### [Requirement]
What follows is a set of records; restate each one word for word and drop the pictures.
START Records for the task
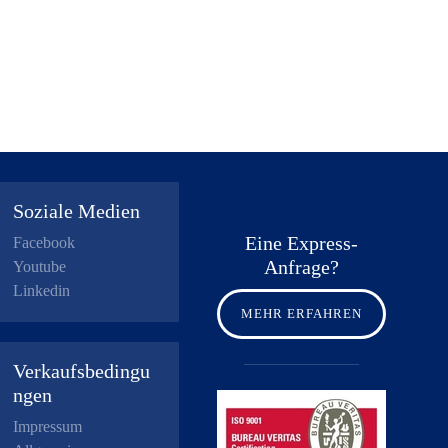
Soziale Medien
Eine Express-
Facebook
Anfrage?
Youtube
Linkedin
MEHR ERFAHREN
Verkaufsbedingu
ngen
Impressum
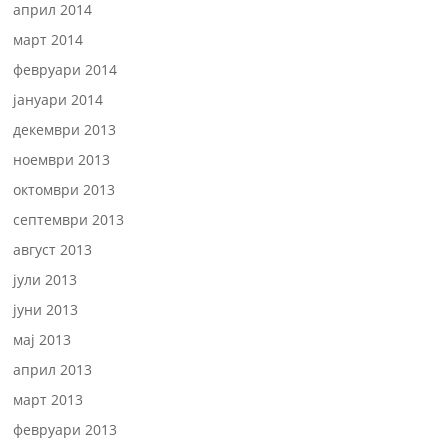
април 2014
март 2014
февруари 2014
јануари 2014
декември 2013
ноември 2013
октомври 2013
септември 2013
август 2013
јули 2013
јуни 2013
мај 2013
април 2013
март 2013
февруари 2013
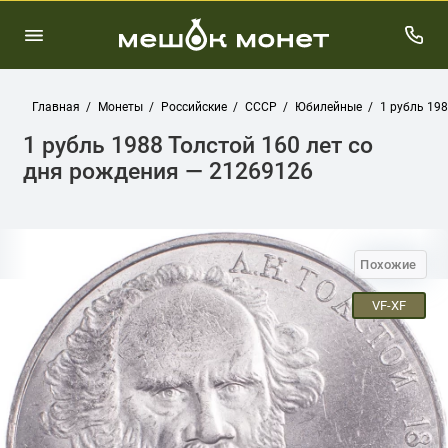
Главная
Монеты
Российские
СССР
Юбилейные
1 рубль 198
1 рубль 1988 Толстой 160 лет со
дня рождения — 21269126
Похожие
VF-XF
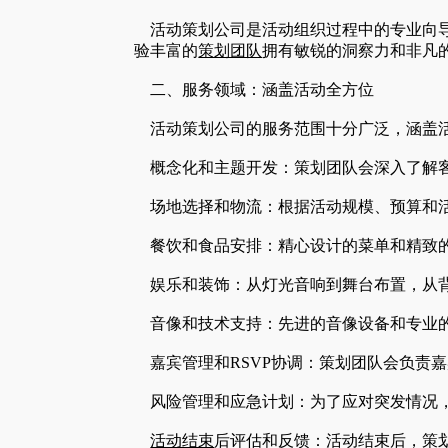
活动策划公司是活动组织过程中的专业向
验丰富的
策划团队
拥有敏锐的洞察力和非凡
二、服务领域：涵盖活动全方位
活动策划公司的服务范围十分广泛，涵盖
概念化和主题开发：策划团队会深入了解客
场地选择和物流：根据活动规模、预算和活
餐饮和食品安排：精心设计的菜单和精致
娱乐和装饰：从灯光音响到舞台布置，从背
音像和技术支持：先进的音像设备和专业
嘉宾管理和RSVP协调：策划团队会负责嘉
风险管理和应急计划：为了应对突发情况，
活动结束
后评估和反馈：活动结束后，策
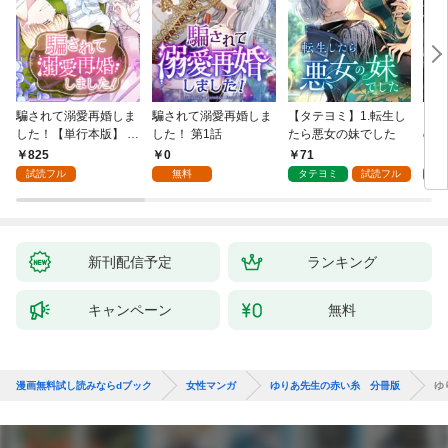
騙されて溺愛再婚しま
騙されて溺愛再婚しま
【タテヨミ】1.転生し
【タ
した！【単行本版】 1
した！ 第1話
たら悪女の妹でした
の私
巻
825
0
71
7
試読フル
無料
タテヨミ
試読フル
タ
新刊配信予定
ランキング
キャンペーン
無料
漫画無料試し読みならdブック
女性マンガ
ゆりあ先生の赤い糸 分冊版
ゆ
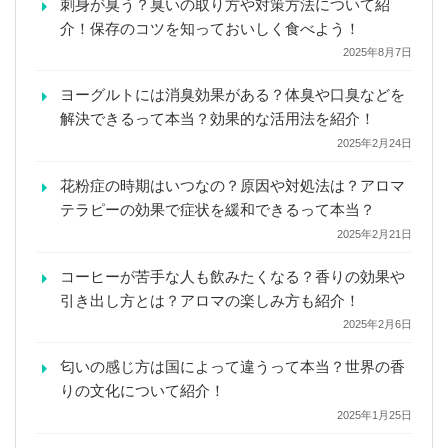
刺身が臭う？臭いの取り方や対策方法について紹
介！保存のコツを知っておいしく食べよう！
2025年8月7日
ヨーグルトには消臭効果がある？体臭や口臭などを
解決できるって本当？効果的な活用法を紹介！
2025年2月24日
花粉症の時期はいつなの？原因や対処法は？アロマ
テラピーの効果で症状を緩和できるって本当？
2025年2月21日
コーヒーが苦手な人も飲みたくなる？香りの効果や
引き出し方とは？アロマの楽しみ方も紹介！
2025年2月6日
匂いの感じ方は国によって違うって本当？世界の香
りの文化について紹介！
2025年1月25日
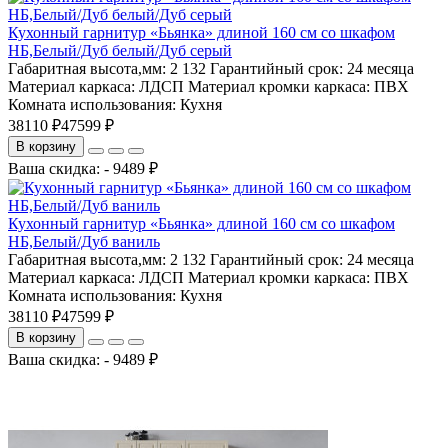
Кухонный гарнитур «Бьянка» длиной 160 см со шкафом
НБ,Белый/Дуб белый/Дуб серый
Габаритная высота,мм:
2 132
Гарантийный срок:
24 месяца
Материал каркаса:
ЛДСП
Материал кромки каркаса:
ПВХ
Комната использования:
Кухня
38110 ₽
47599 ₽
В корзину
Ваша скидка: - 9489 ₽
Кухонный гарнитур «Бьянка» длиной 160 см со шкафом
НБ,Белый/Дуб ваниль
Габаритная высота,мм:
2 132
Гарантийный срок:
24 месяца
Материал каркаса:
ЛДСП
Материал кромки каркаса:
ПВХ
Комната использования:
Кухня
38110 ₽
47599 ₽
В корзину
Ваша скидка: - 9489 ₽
END Records for the task
### [Answer box]
Soziale Medien
Eine Express-
Facebook
Anfrage?
Youtube
Linkedin
MEHR ERFAHREN
Verkaufsbedingu
ngen
Impressum
април 2014
март 2014
февруари 2014
јануари 2014
декември 2013
ноември 2013
октомври 2013
септември 2013
август 2013
јули 2013
јуни 2013
мај 2013
април 2013
март 2013
февруари 2013
Главная
Монеты
Российские
СССР
Юбилейные
1 рубль 198
1 рубль 1988 Толстой 160 лет со
дня рождения — 21269126
Похожие
VF-XF
活动策划公司是活动组织过程中的专业向
验丰富的
策划团队
拥有敏锐的洞察力和非凡
二、服务领域：涵盖活动全方位
活动策划公司的服务范围十分广泛，涵盖
概念化和主题开发：策划团队会深入了解客
场地选择和物流：根据活动规模、预算和活
餐饮和食品安排：精心设计的菜单和精致
娱乐和装饰：从灯光音响到舞台布置，从背
音像和技术支持：先进的音像设备和专业
嘉宾管理和RSVP协调：策划团队会负责嘉
风险管理和应急计划：为了应对突发情况，
活动结束
后评估和反馈：活动结束后，策
騙されて溺愛再婚しま
騙されて溺愛再婚しま
【タテヨミ】1.転生し
【タ
した！【単行本版】 1
した！ 第1話
たら悪女の妹でした
の私
巻
825
0
71
7
試読フル
無料
タテヨミ
試読フル
タ
新刊配信予定
ランキング
キャンペーン
無料
漫画無料試し読みならdブック
女性マンガ
ゆりあ先生の赤い糸 分冊版
ゆ
刺身が臭う？臭いの取り方や対策方法について紹
介！保存のコツを知っておいしく食べよう！
2025年8月7日
ヨーグルトには消臭効果がある？体臭や口臭などを
解決できるって本当？効果的な活用法を紹介！
2025年2月24日
花粉症の時期はいつなの？原因や対処法は？アロマ
テラピーの効果で症状を緩和できるって本当？
2025年2月21日
コーヒーが苦手な人も飲みたくなる？香りの効果や
引き出し方とは？アロマの楽しみ方も紹介！
2025年2月6日
匂いの感じ方は国によって違うって本当？世界の香
りの文化について紹介！
2025年1月25日
Кухонный гарнитур «Бьянка» длиной 160 см со шкафом
НБ,Белый/Дуб белый/Дуб серый
Габаритная высота,мм:
2 132
Гарантийный срок:
24 месяца
Материал каркаса:
ЛДСП
Материал кромки каркаса:
ПВХ
Комната использования:
Кухня
38110 ₽
47599 ₽
В корзину
Ваша скидка: - 9489 ₽
Кухонный гарнитур «Бьянка» длиной 160 см со шкафом
НБ,Белый/Дуб ваниль
Габаритная высота,мм:
2 132
Гарантийный срок:
24 месяца
Материал каркаса:
ЛДСП
Материал кромки каркаса:
ПВХ
Комната использования:
Кухня
38110 ₽
47599 ₽
В корзину
Ваша скидка: - 9489 ₽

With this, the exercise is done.